Aachen/Übach-Palenberg: Mordversuch an vermeintlichem Nebenbuhler oder Fahrt im Rausch?

Aachen/Übach-Palenberg : Mordversuch an vermeintlichem Nebenbuhler oder Fahrt im Rausch?

Wie ein Häuflein Elend hat der wegen versuchten Mordes angeklagte Thomas M. (27) am Mittwoch auf der Anklagebank des Aachener Schwurgerichts gesessen. Mit dem Taschentuch wischte er sich Tränen aus dem Gesicht, während sein Anwalt Oliver Kleine eine Erklärung zu seiner Person verlas.

Das passte nun so gar nicht zu dem Tatvorwurf in der Anklageschrift, die Oberstaatsanwältin Silvia Janser gerade verlesen hatte. Danach soll M. in übelster Macho-Art seine Ex-Freundin verfolgt und gestalkt haben. Schließlich habe er den angeblich neuen Freund seiner Ex-Geliebten, Marcel, vor deren Haus mit hoher Geschwindigkeit angefahren.

Das Opfer flog meterhoch durch die Luft und landete auf der anderen Straßenseite, M. habe den Tod des Mannes billigend in Kauf genommen, wirft die Staatsanwaltschaft M. vor. Eine Zeugin in einer nahen Frittenbude, die am Mittwoch aussagte, hatte den Motor aufheulen hören, als M. mit seinem silbergrauen und getunten Mercedes in die Tempo-30-Zone der Wohnstraße einbog und stark beschleunigte. Das Opfer überlebte, aber noch heute kann der Mann kaum gehen.
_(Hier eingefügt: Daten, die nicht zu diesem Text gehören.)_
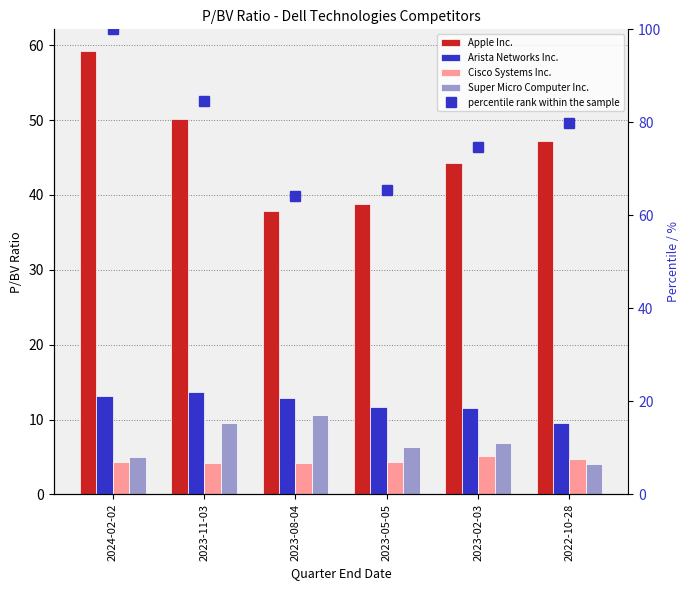

The Arista Networks Inc. series shows 13.6 at 2023-11-03. True or false?

True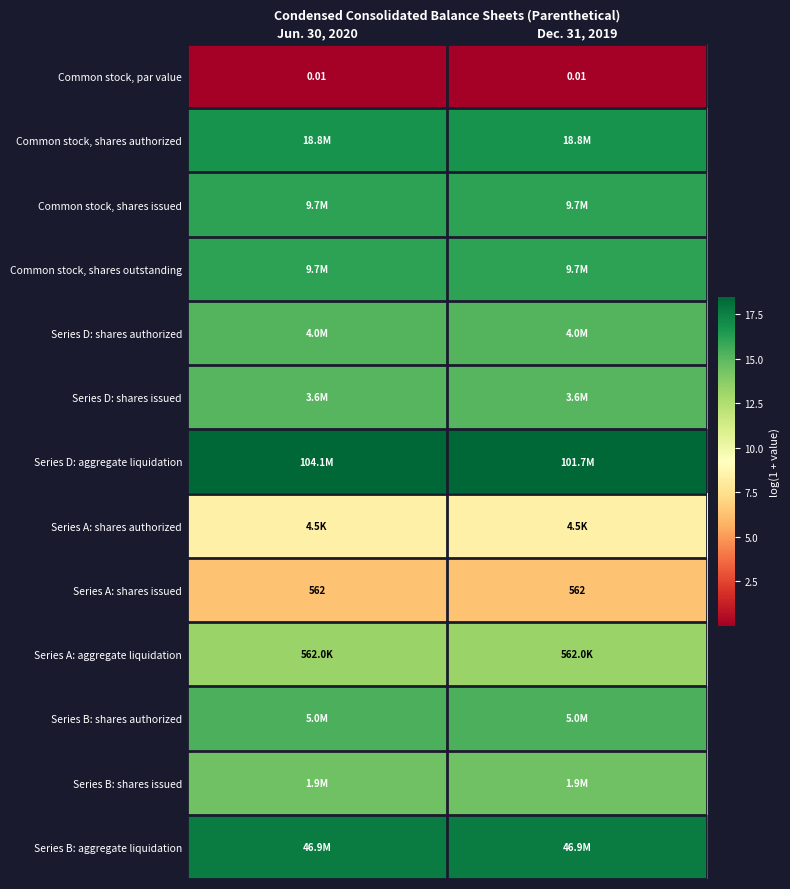

Is it true that Series B: shares authorized equals 15.4 at Dec. 31, 2019?

True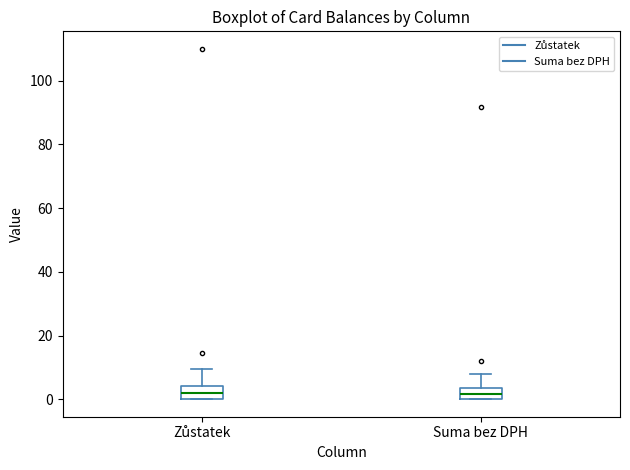

Where does the upper whisker of the box for Zůstatek end on the y-axis? The values are not printed on the chart, so give them approximately, as read against the axis.

10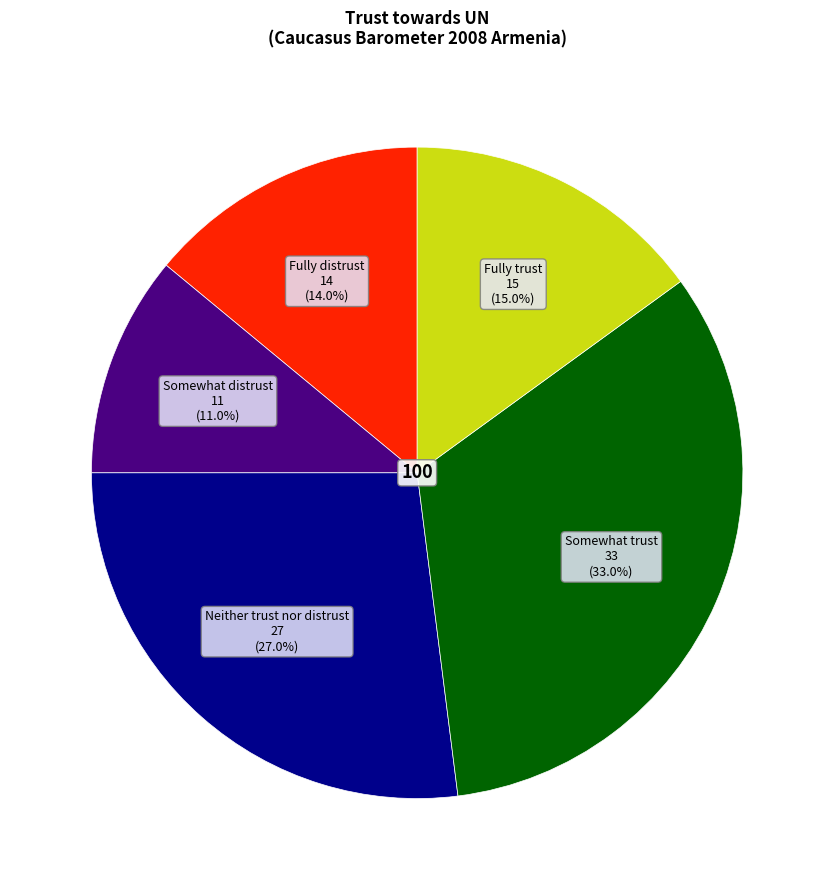

Does any single category account for the majority?

No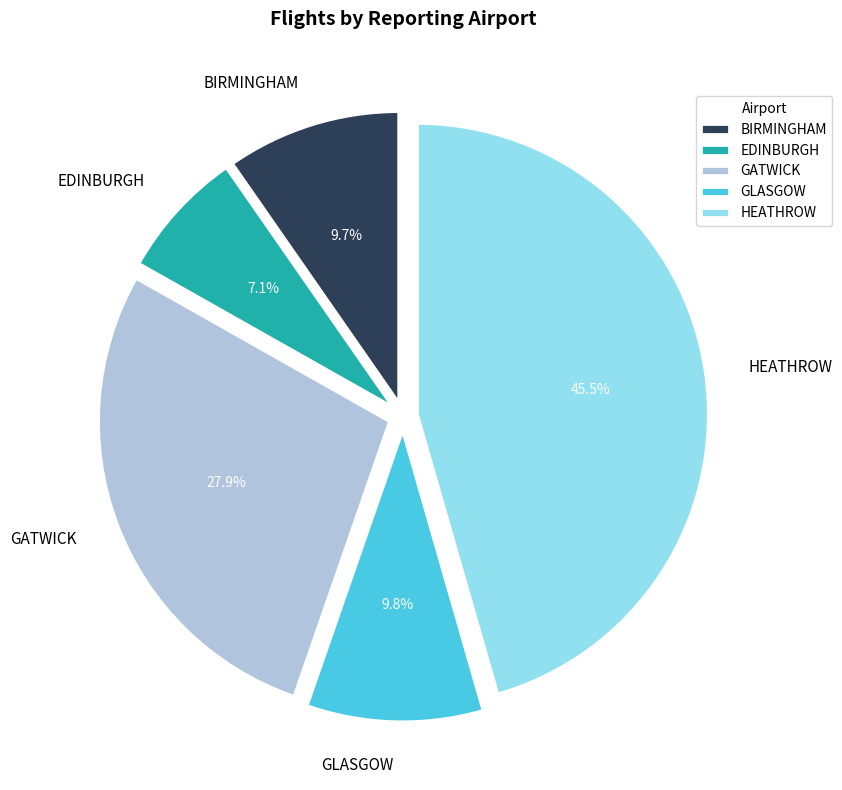

Between HEATHROW and BIRMINGHAM, which is larger?

HEATHROW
Das Geständnis, das M. am Mittwoch vor dem Vorsitzenden Richter Roland Klösgen ablegte, war eher halbherzig. Die Kammer wird werten müssen, ob die Einlassung eher von Reue oder von Selbstmitleid getragen war. Sie seien doch alle befreundet gewesen, sagte M. und schniefte in sein Taschentuch. „Der ging doch immer für uns einkaufen.“ Als Marcel an der Seite der Ex-Freundin des Angeklagten an jenem Abend im Dezember 2017 die Wohnung verließ, hatte er laut Anklageschrift die Kapuze eines Pullovers auf dem Kopf.

Thomas M. stammt aus einer bürgerlichen Familie in Brühl bei Köln. Unter Tränen bestritt er das Motiv für die Vorgänge, das ihm die Anklage vorwirft. Er habe unter Drogen und Alkohol gestanden, habe hinter dem Lenkrad seine Umgebung nur noch schemenhaft wahrgenommen. „Ich sah ein Paar Hände in der Luft, dann einen Stoß“, sagte er. Er sei weitergefahren, weil er doch im Inneren glaubte, jemanden angefahren zu haben. Wer das gewesen sei, das habe er nicht gewusst, vor allem nicht, dass es sein Freund, der Marcel, gewesen sei. Und nein, er habe seine Ex-Freundin, mit der er nach deren Trennung vom Vater ihres Kindes einige Monate zusammengelebt, sich aber kurz zuvor getrennt hatte, nie gestalkt — auch nach der Trennung nicht.

Richter Klösgen hielt ihm demgegenüber SMS-Passagen aus dem Chatverkehr mit seiner Ex-Freundin vor: „Das klingt hier vor der Tat sehr anders. Hier bedrohen sie beide, ihre Ex und das Opfer“, stellte der Vorsitzende sachlich fest. Laut Anklage soll er die Ex-Freundin zudem misshandelt haben: Dem 27-Jährigen werden brutale Schläge ins Gesicht der Frau vorgeworfen, zudem habe er ihr eine Rippe gebrochen.

Für das alles präsentierte der seit seiner Jugend drogenabhängige Angeklagte immer wieder schlüssige Erklärungen. Auch am Tag des Unfalls, der als Mordversuch angeklagt ist, habe er schon morgens mit einer Flasche Korn begonnen, nachmittags und abends sei eine weitere gefolgt, dazu habe er Amphetamine genommen. Deswegen habe er nur eine schemenhafte Erinnerung an alles. Er wisse nichts mehr.

M. wird auch illegaler Drogen- und Waffenbesitz vorgeworfen, zudem hatte er zur Tatzeit keinen Führerschein. Der Prozess wird am Donnerstag im Aachener Landgericht fortgesetzt.